本文抜粋:
★ ★ ★
今回は、サイト活用の進んでいる米国「栄養バーメーカー」サイトに注目し、
日本の健康関連の食品メーカーにとっての「サイト活用のヒント」を探り
ます。


※栄養バーとは
健康によい成分を付加した食品で、手軽に持ち運びができるサイズである点、
栄養価が高く消化吸収に優れている点が特徴。日本では「栄養調整食品」
に位置づけられます。


.........................................................................................................
【栄養バーメーカーの分類】
.........................................................................................................

米国「栄養バーメーカー」は、提供する商品カテゴリーにより以下の4つに
分けることができます。

その1) Enegy Bar系メーカー
    スポーツ選手向けのエネルギー補給用バーを提供。
その2) Meal-replacement Bar系メーカー
    食事(朝食)代わり、間食として用いるバーを提供。
その3) Diet Bar系メーカー
    減量中に使う低カロリー、もしくは空腹感を抑えるバーを提供
その4)Nutraceutical Bar系メーカー
   特定の疾患の治療・予防のための食品系バー

上記4つのカテゴリーごとに代表的メーカーのサイトをチェック、ユニーク
な「サイト活用法」を紹介します。


.........................................................................................................
【Enegy Bar系メーカー】  ブランドイメージの向上
.........................................................................................................

このカテゴリーでは、「Power bar社」「Clif Bar社」のサイトが充実。とも
に、トレーニング・栄養解説を充実させるとともに「ブランドイメージの
向上」を狙った「Sponsership Program」を提供している点が特徴です。

例えば、PowerBar社のSponsership Program「Team Elite」では、プロ選手
だけでなくアマチュア選手にも門戸を広げサイトを使って募集し、栄養バー
やスポーツ用品の支援を行っています。スポンサー提供を受けた選手はサイト
で紹介され、トレーニングのヒントや体験談をサイトで披露する点が特長
となっています。

●Sponsership Programにより「スポーツ競技発展に貢献する企業」といった
企業イメージを確保するだけでなく、Sponsership Programの結果をコンテ
ンツに反映することで「ユーザーとの一体感」を作り上げ、トータルに企業
ブランドのイメージアップに活用しています。

・Power Bar社の「Team Elite」:年間2,000名以上の選手のサポート
http://www.powerbar.com/sports/teamelite/intro.asp

・CLIF BAR社の「Sponsership Program」
http://www.clifbar.com/sports/clifsports/index.html#faq


.........................................................................................................
★ ★ ★
データ抜粋:
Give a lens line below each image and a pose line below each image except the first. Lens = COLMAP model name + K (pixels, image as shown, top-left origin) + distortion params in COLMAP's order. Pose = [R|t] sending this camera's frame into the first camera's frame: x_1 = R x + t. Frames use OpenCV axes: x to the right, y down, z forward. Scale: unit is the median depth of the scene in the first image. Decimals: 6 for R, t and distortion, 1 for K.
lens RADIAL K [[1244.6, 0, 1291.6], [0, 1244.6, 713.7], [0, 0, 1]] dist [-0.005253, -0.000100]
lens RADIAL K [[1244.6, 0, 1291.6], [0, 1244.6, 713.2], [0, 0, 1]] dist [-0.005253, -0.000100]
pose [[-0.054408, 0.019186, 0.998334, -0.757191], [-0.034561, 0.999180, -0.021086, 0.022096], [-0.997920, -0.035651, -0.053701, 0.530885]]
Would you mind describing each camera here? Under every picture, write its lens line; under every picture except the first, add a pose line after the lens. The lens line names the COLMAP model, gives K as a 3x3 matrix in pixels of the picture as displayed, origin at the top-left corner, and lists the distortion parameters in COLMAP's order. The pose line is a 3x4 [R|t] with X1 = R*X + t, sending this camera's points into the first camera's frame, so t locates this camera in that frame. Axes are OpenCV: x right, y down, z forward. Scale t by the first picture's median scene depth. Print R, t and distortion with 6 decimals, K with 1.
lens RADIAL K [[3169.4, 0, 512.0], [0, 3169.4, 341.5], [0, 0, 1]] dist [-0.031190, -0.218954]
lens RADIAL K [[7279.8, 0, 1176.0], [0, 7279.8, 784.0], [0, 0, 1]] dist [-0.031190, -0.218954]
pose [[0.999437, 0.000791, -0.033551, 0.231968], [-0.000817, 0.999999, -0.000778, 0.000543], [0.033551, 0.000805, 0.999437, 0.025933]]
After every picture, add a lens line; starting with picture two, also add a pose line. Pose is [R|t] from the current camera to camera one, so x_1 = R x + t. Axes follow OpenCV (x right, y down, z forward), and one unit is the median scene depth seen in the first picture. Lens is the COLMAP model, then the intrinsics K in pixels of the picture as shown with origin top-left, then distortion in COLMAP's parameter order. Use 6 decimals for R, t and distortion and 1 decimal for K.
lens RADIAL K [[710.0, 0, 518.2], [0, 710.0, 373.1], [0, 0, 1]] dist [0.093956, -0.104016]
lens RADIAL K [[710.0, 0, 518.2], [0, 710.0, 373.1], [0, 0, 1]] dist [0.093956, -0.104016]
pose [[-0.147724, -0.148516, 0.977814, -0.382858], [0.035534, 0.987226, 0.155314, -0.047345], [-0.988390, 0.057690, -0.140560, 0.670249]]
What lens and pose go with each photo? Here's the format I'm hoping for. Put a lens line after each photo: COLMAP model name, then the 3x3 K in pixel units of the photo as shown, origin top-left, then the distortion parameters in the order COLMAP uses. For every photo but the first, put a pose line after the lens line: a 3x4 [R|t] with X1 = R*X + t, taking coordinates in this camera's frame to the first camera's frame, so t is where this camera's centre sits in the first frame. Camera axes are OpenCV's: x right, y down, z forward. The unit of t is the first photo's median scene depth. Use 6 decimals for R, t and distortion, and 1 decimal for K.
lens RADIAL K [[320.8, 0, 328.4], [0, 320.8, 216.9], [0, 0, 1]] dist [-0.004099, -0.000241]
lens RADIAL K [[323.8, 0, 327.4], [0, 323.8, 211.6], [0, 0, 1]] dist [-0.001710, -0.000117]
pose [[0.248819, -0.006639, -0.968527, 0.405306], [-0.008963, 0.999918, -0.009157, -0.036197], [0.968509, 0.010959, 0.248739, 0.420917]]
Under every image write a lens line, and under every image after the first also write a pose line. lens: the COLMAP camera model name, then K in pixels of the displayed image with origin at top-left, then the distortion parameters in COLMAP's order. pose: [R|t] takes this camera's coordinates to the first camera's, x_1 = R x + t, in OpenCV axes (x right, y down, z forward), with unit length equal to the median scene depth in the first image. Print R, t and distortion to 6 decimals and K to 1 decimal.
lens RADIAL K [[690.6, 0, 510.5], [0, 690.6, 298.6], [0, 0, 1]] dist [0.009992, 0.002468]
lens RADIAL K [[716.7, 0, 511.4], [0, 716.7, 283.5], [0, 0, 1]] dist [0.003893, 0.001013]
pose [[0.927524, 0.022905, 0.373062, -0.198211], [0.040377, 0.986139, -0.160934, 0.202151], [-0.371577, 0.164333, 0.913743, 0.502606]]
★ ★ ★
課題一覧:
1. 栄養バーメーカーのサイト紹介文によると、Power Bar社の「Team Elite」は年間何名以上の選手をサポートしているか。
2. 栄養バーメーカーのサイト紹介文のうち、「このカテゴリーでは、「Power bar社」「Clif Bar社」のサイトが充実。とも」から「ブランドのイメージアップに活用しています。」までの部分をそのまま書き写すこと。

課題の結果:
1. 年間2,000名以上。

2.
このカテゴリーでは、「Power bar社」「Clif Bar社」のサイトが充実。とも
に、トレーニング・栄養解説を充実させるとともに「ブランドイメージの
向上」を狙った「Sponsership Program」を提供している点が特徴です。

例えば、PowerBar社のSponsership Program「Team Elite」では、プロ選手
だけでなくアマチュア選手にも門戸を広げサイトを使って募集し、栄養バー
やスポーツ用品の支援を行っています。スポンサー提供を受けた選手はサイト
で紹介され、トレーニングのヒントや体験談をサイトで披露する点が特長
となっています。

●Sponsership Programにより「スポーツ競技発展に貢献する企業」といった
企業イメージを確保するだけでなく、Sponsership Programの結果をコンテ
ンツに反映することで「ユーザーとの一体感」を作り上げ、トータルに企業
ブランドのイメージアップに活用しています。